Questions on the material:
(a) Alter a passage of the forum thread on energy in general relativity, beginning at the words "I agree that" and stopping after "of each particle.", with "shell" replaced by "sphere".
(b) List every post timestamp shown in the forum thread on energy in general relativity.
(c) Extend the forum thread on energy in general relativity from its last shown line.

==== Text under study ====

I'm not particularly familiar with Weinberg, but I have a copy here. I'm looking at eq. 8.2.16 in Weinberg (p. 182). He says

P^0 = M

but I don't see a definition for "P" -- what's he use uppercase Latin for?

P0 is the time component of the 4-momentum P as measured in the rest frame.

Pete

Garth

Aug11-04, 07:30 AM

Static vs dynamic is not the point.

Can you find another reference which explicitly states that gravitational potential energy doesn't affect the (far) field? I was certainly under the impression that it did, based on a once-through reading of Schutz.

I agree that static/dynamic is not the point, which is that GR is an "improper energy theorem" (Noether's phrase) that does not in general conserve energy. It conserves energy-momentum instead. However I included those caveats because our discussion was about the Schwarzschild solution which is the strictly static and spherically symmetric case. Your example of the shell infalling is just the reverse of mine; put the energy in and wonder where it goes, take it out and wonder where it has come from! An answer is to say the gravitational field has absorbed/released the energy, to be accurate as I said before the energy-momentum vector has changed rather than the (rest) energy, i.e. mass, of each particle.

For another reference try Misner Thorne and Wheeler, Gravitation, page 655 and following. You can easily see the problem by considering their equation 25.12, the standard spherically symmetric and static line element, given that it is the external solution of the GR field equation for a static and spherically symmetric mass, it says nothing about how that mass is distributed so long as the density is just a function of r. However these references will not say, "gravitational potential energy doesn't affect the (far) field" because in GR there is no such thing as gravitational potential energy in the classical sense of the word, because curvature has replaced the concept of the gravitational force. Although for the brick, or electron sitting on your desk feels the inertial force of the desk supporting it against its 'natural' freely falling state that force does no work because your brick/electron is going nowhere! See my second question on the thread "Self Creation Cosmology - a new gravitational theory."
"According to the EEP a stationary electron on a laboratory bench is accelerating w.r.t. the local Lorentzian freely falling
inertial frame of reference. According to Maxwell's theory of electromagnetism an accelerating electric charge, such as an electron, radiates. So why doesn't it? Or, if it is thought that such an electron actually does radiate, what is the source of such radiated energy? However, note that in the preferred CoM frame of reference the electron is not accelerating."

sal

Aug11-04, 09:47 AM

P0 is the time component of the 4-momentum P as measured in the rest frame.

Pete
Yes, of course, but the 4-momentum of what? What's "P" the 4-momentum of, in this case? Not a single particle, that's for sure.

My question was shallower than you realized, I think :smile:

sal

Aug11-04, 10:16 AM

For another reference try Misner Thorne and Wheeler, Gravitation, page 655 and following. You can easily see the problem by considering their equation 25.12...

==== Data excerpts ====

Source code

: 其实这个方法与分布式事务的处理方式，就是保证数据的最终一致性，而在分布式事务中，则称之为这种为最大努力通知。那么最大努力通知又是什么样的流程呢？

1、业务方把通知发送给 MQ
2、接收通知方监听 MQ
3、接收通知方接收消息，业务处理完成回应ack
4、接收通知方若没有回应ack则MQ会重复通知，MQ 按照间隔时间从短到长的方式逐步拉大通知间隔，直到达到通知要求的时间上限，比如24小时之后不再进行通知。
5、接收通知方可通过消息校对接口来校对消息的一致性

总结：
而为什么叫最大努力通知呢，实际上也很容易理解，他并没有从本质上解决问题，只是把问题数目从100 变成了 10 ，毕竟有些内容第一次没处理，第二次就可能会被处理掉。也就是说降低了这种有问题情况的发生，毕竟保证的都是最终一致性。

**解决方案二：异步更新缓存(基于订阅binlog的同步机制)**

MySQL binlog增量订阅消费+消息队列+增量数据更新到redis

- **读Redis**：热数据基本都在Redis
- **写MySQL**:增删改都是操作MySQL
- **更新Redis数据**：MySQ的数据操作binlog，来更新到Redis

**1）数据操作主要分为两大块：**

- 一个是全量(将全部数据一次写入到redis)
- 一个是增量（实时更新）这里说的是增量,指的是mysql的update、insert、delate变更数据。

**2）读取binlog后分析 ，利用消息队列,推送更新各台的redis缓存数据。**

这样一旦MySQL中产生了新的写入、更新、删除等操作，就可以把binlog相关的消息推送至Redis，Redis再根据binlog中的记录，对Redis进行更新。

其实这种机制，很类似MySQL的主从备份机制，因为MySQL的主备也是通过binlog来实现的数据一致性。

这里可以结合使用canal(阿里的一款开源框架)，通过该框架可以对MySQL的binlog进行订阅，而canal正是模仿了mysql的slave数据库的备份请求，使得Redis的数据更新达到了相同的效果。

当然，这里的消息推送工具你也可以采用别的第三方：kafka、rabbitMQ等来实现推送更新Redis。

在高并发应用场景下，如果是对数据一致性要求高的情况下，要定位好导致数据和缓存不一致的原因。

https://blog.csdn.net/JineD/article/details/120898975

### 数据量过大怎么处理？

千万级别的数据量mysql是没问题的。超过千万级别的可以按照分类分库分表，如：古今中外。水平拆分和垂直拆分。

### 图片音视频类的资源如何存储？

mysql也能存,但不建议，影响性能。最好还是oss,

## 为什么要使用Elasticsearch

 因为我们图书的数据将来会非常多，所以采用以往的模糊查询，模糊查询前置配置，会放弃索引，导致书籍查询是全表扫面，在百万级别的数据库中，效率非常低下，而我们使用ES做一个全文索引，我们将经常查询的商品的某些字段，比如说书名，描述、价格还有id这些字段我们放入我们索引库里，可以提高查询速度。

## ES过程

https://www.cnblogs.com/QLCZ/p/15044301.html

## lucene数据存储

====
==== Data excerpts ====

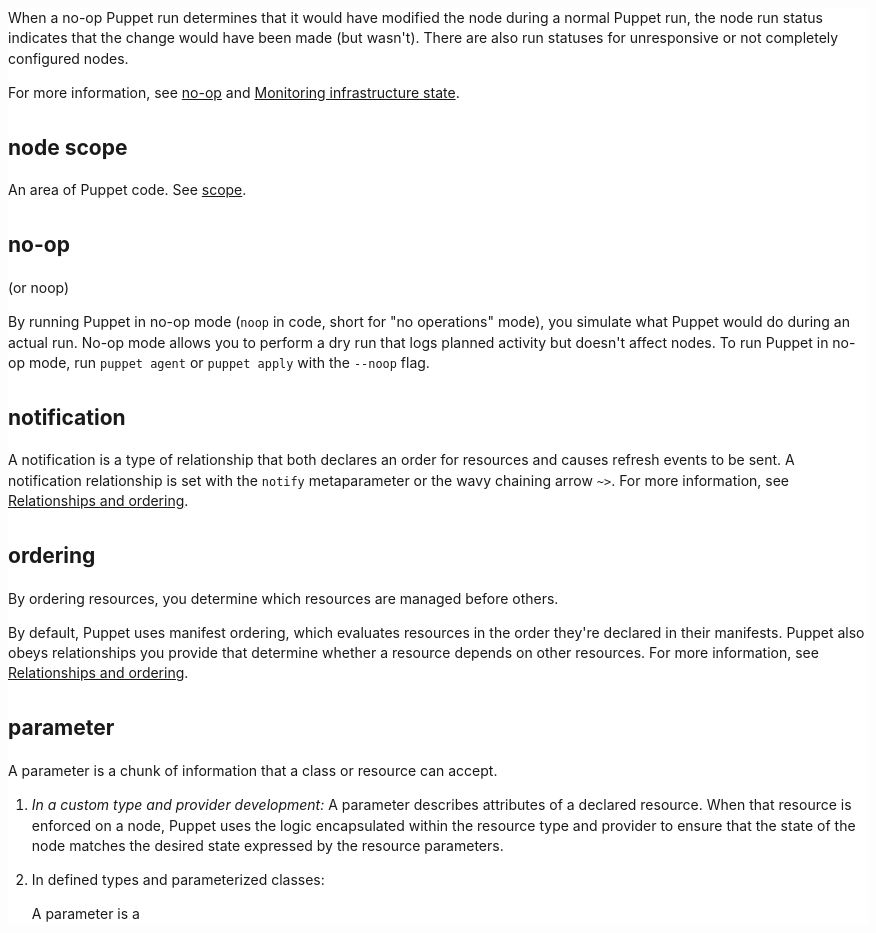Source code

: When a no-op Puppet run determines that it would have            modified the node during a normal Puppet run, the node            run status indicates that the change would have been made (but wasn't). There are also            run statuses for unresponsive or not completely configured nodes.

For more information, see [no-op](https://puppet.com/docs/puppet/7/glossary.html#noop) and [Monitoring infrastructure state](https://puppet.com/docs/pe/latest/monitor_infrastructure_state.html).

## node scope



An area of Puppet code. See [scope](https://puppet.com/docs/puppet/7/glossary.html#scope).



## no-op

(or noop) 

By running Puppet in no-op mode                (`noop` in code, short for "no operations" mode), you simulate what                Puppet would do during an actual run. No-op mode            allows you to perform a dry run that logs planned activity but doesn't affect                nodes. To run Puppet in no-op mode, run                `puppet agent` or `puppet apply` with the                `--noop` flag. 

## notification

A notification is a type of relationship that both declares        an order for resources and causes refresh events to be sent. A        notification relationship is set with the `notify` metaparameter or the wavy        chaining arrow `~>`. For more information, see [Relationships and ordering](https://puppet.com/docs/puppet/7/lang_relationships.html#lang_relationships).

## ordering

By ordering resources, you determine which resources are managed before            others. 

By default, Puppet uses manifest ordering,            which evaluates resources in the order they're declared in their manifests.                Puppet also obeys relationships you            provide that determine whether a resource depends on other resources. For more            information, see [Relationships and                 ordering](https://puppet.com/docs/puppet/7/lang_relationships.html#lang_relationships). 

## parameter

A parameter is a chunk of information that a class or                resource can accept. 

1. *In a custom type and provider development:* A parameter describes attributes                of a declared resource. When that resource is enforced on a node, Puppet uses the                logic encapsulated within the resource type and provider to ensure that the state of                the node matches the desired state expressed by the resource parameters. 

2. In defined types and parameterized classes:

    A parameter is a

====

Expected responses:
(a)
I agree that static/dynamic is not the point, which is that GR is an "improper energy theorem" (Noether's phrase) that does not in general conserve energy. It conserves energy-momentum instead. However I included those caveats because our discussion was about the Schwarzschild solution which is the strictly static and spherically symmetric case. Your example of the sphere infalling is just the reverse of mine; put the energy in and wonder where it goes, take it out and wonder where it has come from! An answer is to say the gravitational field has absorbed/released the energy, to be accurate as I said before the energy-momentum vector has changed rather than the (rest) energy, i.e. mass, of each particle.

(b)
Aug11-04, 07:30 AM
Aug11-04, 09:47 AM
Aug11-04, 10:16 AM

(c)
That's just the Schwarzschild metric expressed as a line element. In that section, they're not addressing the issue you raised at all. They're assuming a massive, static star, and then considering the effect on a single particle whose mass is ignorably small.

The question you have raised is what happens to the far field of a system of particles if one adds energy in order to "spread them apart" (in 3-space). It is more general than a simple question about the Schwarzschild metric, and in fact the issue you raise is not typically addressed in discussions of stars, planets, and other objects where the Schwarzschild metric is used. Such situations are usually extremely asymmetric: the test particle is much less massive than the object generating the field and the perturbation of the field by the test particle can be ignored.

In fact, discussions of the Schwarzschild metric and non-rotating stars typically include a tacit assumption that you are wrong: If the star collapses, the field outside the star doesn't change. By your assumption, it must change, because the collapse itself doesn't affect the field (you assume!) but the energy released by the collapse must affect the field, so the result is that collapse should result in a net increase in the external field.

Here's an example of the sort of reference I was asking for. Schutz, "first course", page 233, first line (italics are his):

"...the following fundamental fact: spherically symmetric motions do not radiate."

In other words, spherical collapse does not affect the field outside the shell. Yet kinetic energy of some sort must be released in that case, and in the absence of any other effect, that would affect the field! Conclusion: The total energy is the cause of the field, and in spherically symmetric motions within an isolated system, the total energy is conserved. If you add energy from the outside in order to expand a spherical mass, you will affect the gravitational field; otherwise spherical collapse in which all energy remains within the system would have to affect the field, and would therefore have to radiate, and it does not.

If you can find a reference which actually contradicts that conclusion I'll be interested in seeing it. In particular, try to find something about gravitational radiation produced when a star collapses into a black hole -- if you are correct, there should be a wicked big burst of G-radiation. But as I understand the situation, there is in fact no radiation produced by the event.

Garth

Aug11-04, 10:35 AM

The question you have raised is what happens to the far field of a system of particles if one adds energy in order to "spread them apart" (in 3-space). It is more general than a simple question about the Schwarzschild metric, and in fact the issue you raise is not typically addressed in discussions of stars, planets, and other objects where the Schwarzschild metric is used.
Thank you, we could keep quoting references at each other, but they themselves may be wrong of course.
The question is, does the external field of a static spherically symmetric gravitational field depend on the radial distribution of the mass? I believe it does not as is obvious from the Schwarzschild metric.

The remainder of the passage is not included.